EU Exit and UK MVS
Following the formal departure of the United Kingdom (UK) from the European Union (EU) on 31st
January 2020, the UK entered into a Transition Period lasting until 31st December 2020. During the
Transition Period the UK will continue to remain in the single market and consequently remain fully
aligned to EU Law. This means that the Falsified Medicines Directive (FMD) and associated
Delegated Regulation (DR) will continue to apply to all in the UK supply chain at least until 31st
December 2020, as if the UK were still a member of the EU.
At the end of the Transition Period, the UK becomes a third country in relation to the EU. Unless a
negotiated outcome provides that the EU pharmaceutical regulatory framework applies to the UK,
the UK legislation relating to the FMD and associated DR will be revoked by the UK government as
of 1st January 2021 for England, Scotland, Wales, Channel Islands and Isle of Man, as UK supply
chain stakeholders would no longer be able to consistently comply with the established EU wide
rules and requirement. Under the Northern Ireland Protocol of the EU Withdrawal Agreement, the
EU pharmaceutical regulatory framework will continue to apply in Northern Ireland including FMD.
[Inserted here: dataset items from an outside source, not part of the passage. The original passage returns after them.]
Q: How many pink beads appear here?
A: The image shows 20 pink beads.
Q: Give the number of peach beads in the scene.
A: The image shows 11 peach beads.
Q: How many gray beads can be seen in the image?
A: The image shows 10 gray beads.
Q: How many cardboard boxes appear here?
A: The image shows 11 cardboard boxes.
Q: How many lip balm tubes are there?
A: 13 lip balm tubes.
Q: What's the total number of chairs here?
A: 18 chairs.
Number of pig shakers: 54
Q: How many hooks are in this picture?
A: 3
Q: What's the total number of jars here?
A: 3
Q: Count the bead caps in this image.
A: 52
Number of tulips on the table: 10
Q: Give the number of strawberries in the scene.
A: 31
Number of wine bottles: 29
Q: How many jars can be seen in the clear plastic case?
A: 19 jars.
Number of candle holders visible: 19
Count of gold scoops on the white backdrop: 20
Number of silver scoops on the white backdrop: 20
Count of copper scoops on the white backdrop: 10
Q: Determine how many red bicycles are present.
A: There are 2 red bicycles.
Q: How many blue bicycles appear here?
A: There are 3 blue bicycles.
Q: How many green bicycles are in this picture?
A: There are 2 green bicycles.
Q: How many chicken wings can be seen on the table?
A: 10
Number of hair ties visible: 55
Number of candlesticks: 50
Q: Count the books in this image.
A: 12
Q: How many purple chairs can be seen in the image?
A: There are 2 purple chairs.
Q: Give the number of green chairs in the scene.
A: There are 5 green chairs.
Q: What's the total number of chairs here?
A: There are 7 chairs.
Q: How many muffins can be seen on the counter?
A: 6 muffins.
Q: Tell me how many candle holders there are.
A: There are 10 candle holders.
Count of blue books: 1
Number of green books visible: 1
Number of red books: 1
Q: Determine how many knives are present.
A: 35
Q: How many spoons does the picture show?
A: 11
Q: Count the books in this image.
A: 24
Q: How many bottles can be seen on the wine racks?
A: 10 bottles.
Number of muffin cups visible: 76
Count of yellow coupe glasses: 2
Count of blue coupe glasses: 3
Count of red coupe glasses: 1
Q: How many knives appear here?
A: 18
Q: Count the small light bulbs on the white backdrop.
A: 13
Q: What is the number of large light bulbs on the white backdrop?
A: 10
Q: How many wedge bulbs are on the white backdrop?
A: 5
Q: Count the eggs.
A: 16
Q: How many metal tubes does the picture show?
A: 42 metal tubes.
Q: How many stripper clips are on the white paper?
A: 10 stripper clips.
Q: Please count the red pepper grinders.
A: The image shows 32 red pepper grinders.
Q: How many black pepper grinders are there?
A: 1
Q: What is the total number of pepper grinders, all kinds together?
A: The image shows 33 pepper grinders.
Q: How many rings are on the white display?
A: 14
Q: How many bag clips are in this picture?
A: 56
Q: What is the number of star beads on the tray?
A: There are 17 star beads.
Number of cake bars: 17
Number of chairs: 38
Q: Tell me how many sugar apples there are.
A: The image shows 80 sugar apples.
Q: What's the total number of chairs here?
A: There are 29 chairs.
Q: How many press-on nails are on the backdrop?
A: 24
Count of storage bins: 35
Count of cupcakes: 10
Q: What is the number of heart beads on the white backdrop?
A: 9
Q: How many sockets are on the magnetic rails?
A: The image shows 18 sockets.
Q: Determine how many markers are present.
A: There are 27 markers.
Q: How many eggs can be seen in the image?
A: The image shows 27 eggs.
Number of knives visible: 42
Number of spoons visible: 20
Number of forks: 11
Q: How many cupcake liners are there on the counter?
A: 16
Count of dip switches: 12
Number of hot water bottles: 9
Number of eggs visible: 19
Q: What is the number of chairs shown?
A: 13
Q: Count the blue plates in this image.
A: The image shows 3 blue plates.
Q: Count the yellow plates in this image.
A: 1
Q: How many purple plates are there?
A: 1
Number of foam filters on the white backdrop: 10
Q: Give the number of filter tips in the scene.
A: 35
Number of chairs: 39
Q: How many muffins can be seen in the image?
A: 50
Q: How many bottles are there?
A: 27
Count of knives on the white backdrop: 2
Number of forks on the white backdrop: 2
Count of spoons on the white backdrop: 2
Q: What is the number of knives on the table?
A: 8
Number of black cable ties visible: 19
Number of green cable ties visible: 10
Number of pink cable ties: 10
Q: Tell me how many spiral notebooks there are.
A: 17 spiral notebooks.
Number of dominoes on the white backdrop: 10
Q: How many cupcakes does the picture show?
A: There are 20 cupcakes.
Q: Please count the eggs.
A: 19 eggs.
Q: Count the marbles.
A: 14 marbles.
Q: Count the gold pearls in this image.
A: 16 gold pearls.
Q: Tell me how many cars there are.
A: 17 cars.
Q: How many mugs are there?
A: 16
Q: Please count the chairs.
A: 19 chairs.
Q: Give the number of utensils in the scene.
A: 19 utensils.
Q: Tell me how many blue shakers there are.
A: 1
SecurMed UK and its stakeholders are planning and considering the options for the future
arrangements for medicines serialisation in the UK countries (except Northern Ireland). One
OPTION may involve the disconnection of the UK Medicines Verification System (UK MVS) from the
EU-Hub and disconnection of end-users (Community Pharmacy, Wholesalers, Hospitals, GPs/Health
Centres and Clinics) in scope of FMD, except those end users in Northern Ireland.
SecurMed UK is aware that this would fall during the busy Winter Period and is providing advance
notice of a possible scenario so that there is no impact to medicines distribution, end-user
operations and medicines supply to patients as a result.